» **Task instructions**
Could you return the whole listing, character for character?

** Opening Data for review block **

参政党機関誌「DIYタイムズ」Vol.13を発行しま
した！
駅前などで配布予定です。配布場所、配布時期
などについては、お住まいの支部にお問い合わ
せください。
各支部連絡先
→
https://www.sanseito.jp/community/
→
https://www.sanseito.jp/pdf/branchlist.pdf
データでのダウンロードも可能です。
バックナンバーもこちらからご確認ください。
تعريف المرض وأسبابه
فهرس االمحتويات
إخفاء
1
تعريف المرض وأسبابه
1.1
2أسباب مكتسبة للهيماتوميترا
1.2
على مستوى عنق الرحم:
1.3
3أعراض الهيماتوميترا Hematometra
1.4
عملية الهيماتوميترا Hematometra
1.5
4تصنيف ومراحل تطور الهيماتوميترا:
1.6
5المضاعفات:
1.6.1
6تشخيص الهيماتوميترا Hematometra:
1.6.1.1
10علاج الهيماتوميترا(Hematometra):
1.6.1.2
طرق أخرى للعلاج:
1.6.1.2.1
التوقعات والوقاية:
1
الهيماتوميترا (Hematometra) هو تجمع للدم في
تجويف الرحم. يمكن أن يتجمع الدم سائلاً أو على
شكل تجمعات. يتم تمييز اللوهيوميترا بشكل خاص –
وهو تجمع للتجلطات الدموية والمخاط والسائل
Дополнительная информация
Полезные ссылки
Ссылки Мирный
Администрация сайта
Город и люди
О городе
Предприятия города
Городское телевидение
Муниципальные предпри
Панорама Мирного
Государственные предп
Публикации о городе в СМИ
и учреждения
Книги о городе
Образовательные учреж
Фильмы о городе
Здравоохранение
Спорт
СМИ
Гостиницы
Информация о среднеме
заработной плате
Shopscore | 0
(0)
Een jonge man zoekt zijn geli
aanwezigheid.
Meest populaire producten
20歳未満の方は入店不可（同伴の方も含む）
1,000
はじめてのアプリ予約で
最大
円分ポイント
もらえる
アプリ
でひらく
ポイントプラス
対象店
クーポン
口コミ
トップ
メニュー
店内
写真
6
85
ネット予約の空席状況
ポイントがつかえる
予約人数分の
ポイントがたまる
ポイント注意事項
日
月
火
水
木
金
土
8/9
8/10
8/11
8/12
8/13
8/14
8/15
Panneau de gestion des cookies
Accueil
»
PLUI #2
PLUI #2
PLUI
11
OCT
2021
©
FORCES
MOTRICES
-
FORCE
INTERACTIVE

** Closing Data for review block **

» **The answer**
参政党機関誌「DIYタイムズ」Vol.13を発行しま
した！
駅前などで配布予定です。配布場所、配布時期
などについては、お住まいの支部にお問い合わ
せください。
各支部連絡先
→
https://www.sanseito.jp/community/
→
https://www.sanseito.jp/pdf/branchlist.pdf
データでのダウンロードも可能です。
バックナンバーもこちらからご確認ください。
تعريف المرض وأسبابه
فهرس االمحتويات
إخفاء
1
تعريف المرض وأسبابه
1.1
2أسباب مكتسبة للهيماتوميترا
1.2
على مستوى عنق الرحم:
1.3
3أعراض الهيماتوميترا Hematometra
1.4
عملية الهيماتوميترا Hematometra
1.5
4تصنيف ومراحل تطور الهيماتوميترا:
1.6
5المضاعفات:
1.6.1
6تشخيص الهيماتوميترا Hematometra:
1.6.1.1
10علاج الهيماتوميترا(Hematometra):
1.6.1.2
طرق أخرى للعلاج:
1.6.1.2.1
التوقعات والوقاية:
1
الهيماتوميترا (Hematometra) هو تجمع للدم في
تجويف الرحم. يمكن أن يتجمع الدم سائلاً أو على
شكل تجمعات. يتم تمييز اللوهيوميترا بشكل خاص –
وهو تجمع للتجلطات الدموية والمخاط والسائل
Дополнительная информация
Полезные ссылки
Ссылки Мирный
Администрация сайта
Город и люди
О городе
Предприятия города
Городское телевидение
Муниципальные предпри
Панорама Мирного
Государственные предп
Публикации о городе в СМИ
и учреждения
Книги о городе
Образовательные учреж
Фильмы о городе
Здравоохранение
Спорт
СМИ
Гостиницы
Информация о среднеме
заработной плате
Shopscore | 0
(0)
Een jonge man zoekt zijn geli
aanwezigheid.
Meest populaire producten
20歳未満の方は入店不可（同伴の方も含む）
1,000
はじめてのアプリ予約で
最大
円分ポイント
もらえる
アプリ
でひらく
ポイントプラス
対象店
クーポン
口コミ
トップ
メニュー
店内
写真
6
85
ネット予約の空席状況
ポイントがつかえる
予約人数分の
ポイントがたまる
ポイント注意事項
日
月
火
水
木
金
土
8/9
8/10
8/11
8/12
8/13
8/14
8/15
Panneau de gestion des cookies
Accueil
»
PLUI #2
PLUI #2
PLUI
11
OCT
2021
©
FORCES
MOTRICES
-
FORCE
INTERACTIVE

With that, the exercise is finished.